What is the Nuvenar Edit PDF Metadata tool?
Nuvenar Edit PDF Metadata is a free, browser-side tool that reads and writes the standard metadata fields of a PDF file: title, author, subject, keywords, creator, producer, creation date, and modification date. It uses the open-source pdf-lib library. Your PDF stays on your device. No signup, no upload, no watermark, no Pro gate.
When to use Edit PDF Metadata
- Tidy up before sending: change "Untitled" to a real title, change the author from your laptop username to your name or firm.
- Brand outputs: set the author field to your company name on every PDF you send out.
- Strip metadata for privacy: remove personal info before publishing or releasing documents.
- Anonymise FOI responses: remove the author and creator fields that can identify the staff member who prepared the document.
- Improve search and SEO: for PDFs hosted on a website, accurate title and keywords help Google index the document better.
How Edit PDF Metadata works
The tool opens your PDF with pdf-lib, reads the existing Info dictionary fields via pdf.getTitle(), pdf.getAuthor(), etc., presents them in editable form fields, and on save writes them back via pdf.setTitle(value) and friends. The output is the same PDF with updated metadata fields. No other content changes.
The seven standard PDF metadata fields
- Title: the document title. Shown in PDF viewer tabs and browser bookmarks.
- Author: who wrote it. Often a person, sometimes a firm name.
- Subject: a one-line description of what the document is about.
- Keywords: comma-separated tags. Useful for document-management search.
- Creator: the application that originally created the document (e.g. Microsoft Word, Pages, LibreOffice).
- Producer: the library that wrote the final PDF file (e.g. pdf-lib, Quartz, Skia).
- Creation and modification dates: usually auto-populated but editable.
Edit PDF Metadata vs alternatives
| Tool | Browser-side | Watermark on free | Free tier limit | Paid price |
|---|---|---|---|---|
| Nuvenar Edit PDF Metadata | Yes | No watermark, ever | Free for any PDF | Free |
| Adobe Acrobat Pro | No (desktop) | No watermark | Paid only | £15.17/mo + VAT |
| Preview (macOS) | No (desktop) | No watermark | Free, limited fields | Free |
| Smallpdf | No | No dedicated metadata tool | Not supported | €9/mo |
| iLovePDF | No | No dedicated metadata tool | Not supported | €6/mo |
Privacy and security
Metadata stripping is often a privacy task. Browser-side processing means the file and its original metadata never reach a third-party server. Pair with our redact PDF tool to also hide visible content, and our unlock PDF tool if the source is password-protected.
Common use cases by profession
- Solicitors: brand outgoing letters with the firm name in the author field, strip metadata before serving anonymised disclosure.
- Public sector and councils: anonymise FOI response files before publication.
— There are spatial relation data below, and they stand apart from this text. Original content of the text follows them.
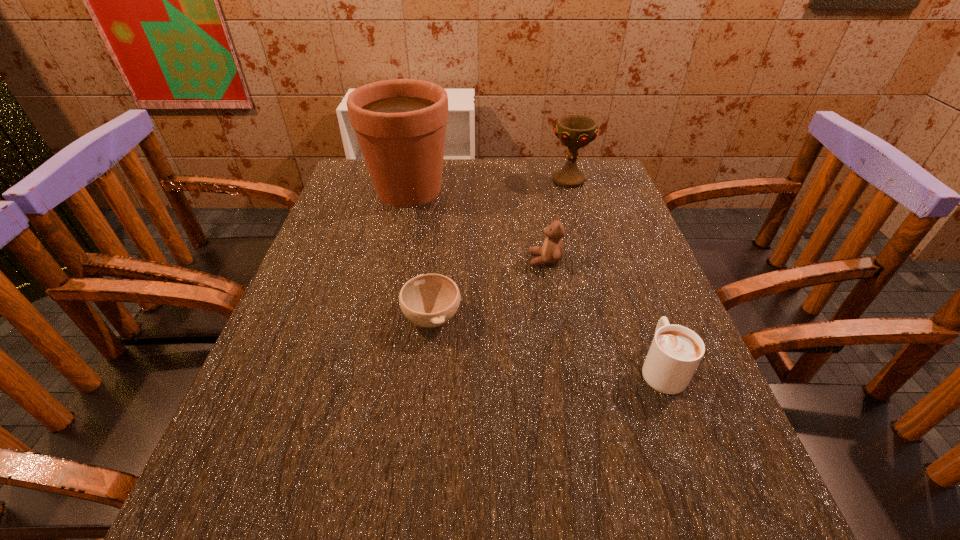
Image resolution: width=960 pixels, height=540 pixels. I want to click on object located in the far left corner section of the desktop, so click(400, 124).

Where is `object located in the far right corner section of the desktop`? object located in the far right corner section of the desktop is located at coordinates (574, 131).

Where is `vacant space at the far edge of the desktop`? The height and width of the screenshot is (540, 960). vacant space at the far edge of the desktop is located at coordinates (502, 170).

Find the location of a particular element. The height and width of the screenshot is (540, 960). vacant space at the left edge is located at coordinates (305, 409).

The height and width of the screenshot is (540, 960). I want to click on vacant space at the right edge of the desktop, so click(672, 438).

Find the location of a particular element. The width and height of the screenshot is (960, 540). free space at the far right corner is located at coordinates (598, 180).

Locate an element on the screen. This screenshot has height=540, width=960. free space between the shortest object and the tallest object is located at coordinates (420, 254).

Locate an element on the screen. free space between the tallest object and the teddy bear is located at coordinates (477, 225).

Locate an element on the screen. vacant region between the tallest object and the chalice is located at coordinates (489, 185).

Locate an element on the screen. vacant area that lies between the fourth tallest object and the teddy bear is located at coordinates (603, 313).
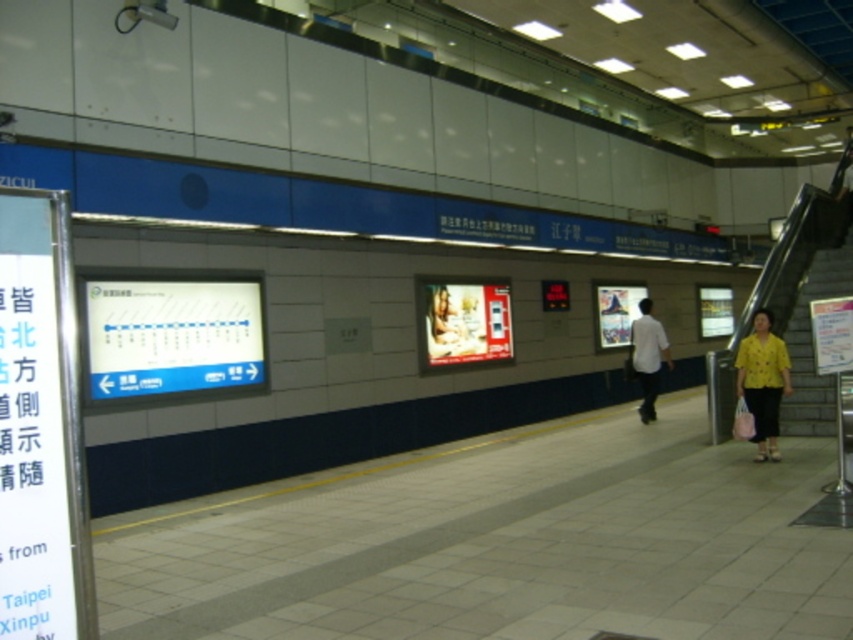
What do you see at coordinates (796, 307) in the screenshot? I see `yellow fabric escalator at right` at bounding box center [796, 307].

Who is shorter, yellow fabric escalator at right or white matte shirt at center?

yellow fabric escalator at right is shorter.

Between point (775, 264) and point (647, 369), which one is positioned in front?

Point (647, 369) is in front.

This screenshot has height=640, width=853. I want to click on yellow fabric escalator at right, so click(x=796, y=307).

Which is below, yellow fabric escalator at right or yellow fabric shirt at right?

yellow fabric shirt at right is below.

Is yellow fabric escalator at right shorter than yellow fabric shirt at right?

Correct, yellow fabric escalator at right is not as tall as yellow fabric shirt at right.

What are the coordinates of `yellow fabric escalator at right` in the screenshot? It's located at click(796, 307).

Is yellow fabric shirt at right closer to the viewer compared to white matte shirt at center?

Yes, yellow fabric shirt at right is in front of white matte shirt at center.

Based on the photo, how distant is yellow fabric shirt at right from white matte shirt at center?

yellow fabric shirt at right is 9.88 feet away from white matte shirt at center.

You are a GUI agent. You are given a task and a screenshot of the screen. Output one action in this format:
    pyautogui.click(x=<x>, y=<y>)
    Task: Click on the yellow fabric shirt at right
    
    Given the screenshot: What is the action you would take?
    pyautogui.click(x=763, y=381)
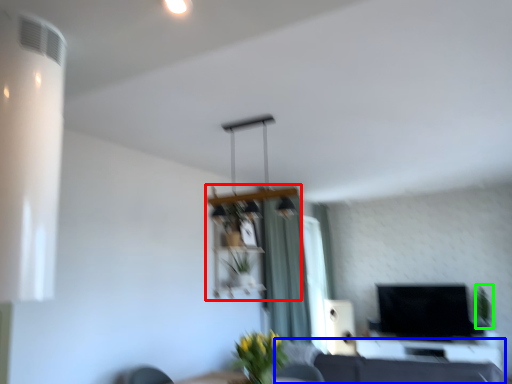
Question: Estimate the real-world distances between objects in this image. Which object is farther from shelf (highlighted by a red box), couch (highlighted by a blue box) or plant (highlighted by a green box)?

Choices:
 (A) couch
 (B) plant

Answer: (B)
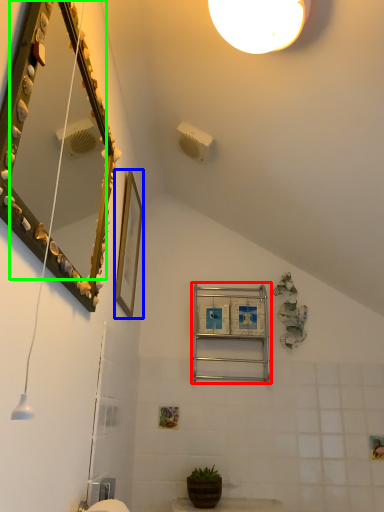
Question: Estimate the real-world distances between objects in this image. Which object is closer to ladder (highlighted by a red box), picture frame (highlighted by a blue box) or mirror (highlighted by a green box)?

Choices:
 (A) picture frame
 (B) mirror

Answer: (A)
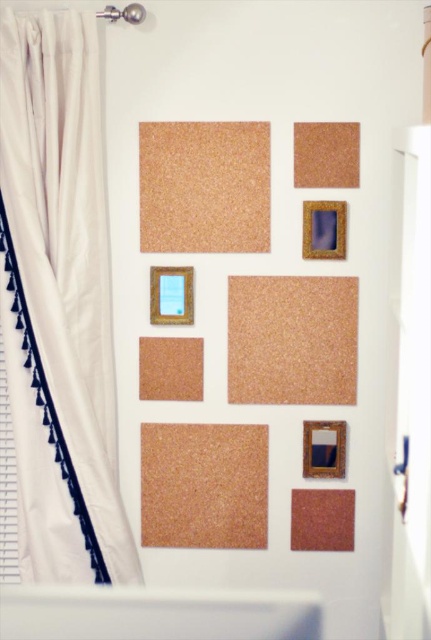
Which is more to the left, white fabric curtain at left or gold textured picture frame at upper center?

Positioned to the left is white fabric curtain at left.

You are a GUI agent. You are given a task and a screenshot of the screen. Output one action in this format:
    pyautogui.click(x=<x>, y=<y>)
    Task: Click on the white fabric curtain at left
    The height and width of the screenshot is (640, 431).
    Given the screenshot: What is the action you would take?
    pyautogui.click(x=59, y=301)

Identify the location of white fabric curtain at left. (59, 301).

Which of these two, white fabric curtain at left or gold textured picture frame at center, stands shorter?

Standing shorter between the two is gold textured picture frame at center.

Between white fabric curtain at left and gold textured picture frame at center, which one is positioned higher?

Positioned higher is gold textured picture frame at center.

Locate an element on the screen. The height and width of the screenshot is (640, 431). white fabric curtain at left is located at coordinates (59, 301).

This screenshot has height=640, width=431. Identify the location of white fabric curtain at left. (59, 301).

Does white fabric curtain at left have a greater height compared to gold metallic picture frame at lower right?

Yes, white fabric curtain at left is taller than gold metallic picture frame at lower right.

Is point (18, 200) farther from camera compared to point (321, 476)?

No, (18, 200) is closer to viewer.

This screenshot has width=431, height=640. In order to click on white fabric curtain at left in this screenshot , I will do `click(59, 301)`.

You are a GUI agent. You are given a task and a screenshot of the screen. Output one action in this format:
    pyautogui.click(x=<x>, y=<y>)
    Task: Click on the white fabric curtain at left
    The height and width of the screenshot is (640, 431).
    Given the screenshot: What is the action you would take?
    pyautogui.click(x=59, y=301)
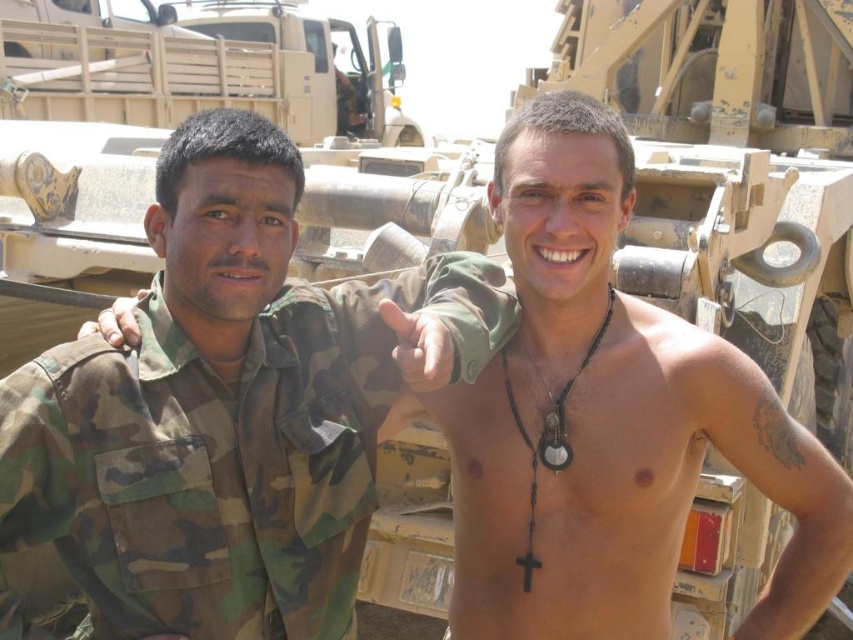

- Journalists: strip metadata from source documents before publishing.
- HR teams: remove the author field (your laptop username) from policy documents.
- Marketing and content teams: set consistent title and keywords on every downloadable PDF for SEO.
- Consultants: brand SOWs and proposals with your firm in the author field; pair with the merge PDF tool.
Free, no Pro gate
This tool is free for everyone, with no Tools Pro requirement. No page caps, no daily limits, no watermark. We monetise the heavier tools (OCR, redact, watermark) where the per-job cost justifies a Pro tier.
Frequently misunderstood things about PDF metadata
- Myth: PDF metadata is invisible to recipients. Reality: every viewer (Adobe Reader, Preview, Chrome) shows File, Properties with all the metadata fields. Plenty of people look.
- Myth: editing metadata changes the document content. Reality: only the metadata dictionary changes. Pages, text, images are untouched.
- Myth: stripping metadata removes everything identifiable. Reality: the standard fields are cleared, but XMP streams and embedded thumbnails may persist. For deep sanitisation also use Adobe Acrobat Pro.
- Myth: Google ignores PDF metadata. Reality: Google indexes PDF title and content. Accurate metadata helps the PDF rank for the right queries.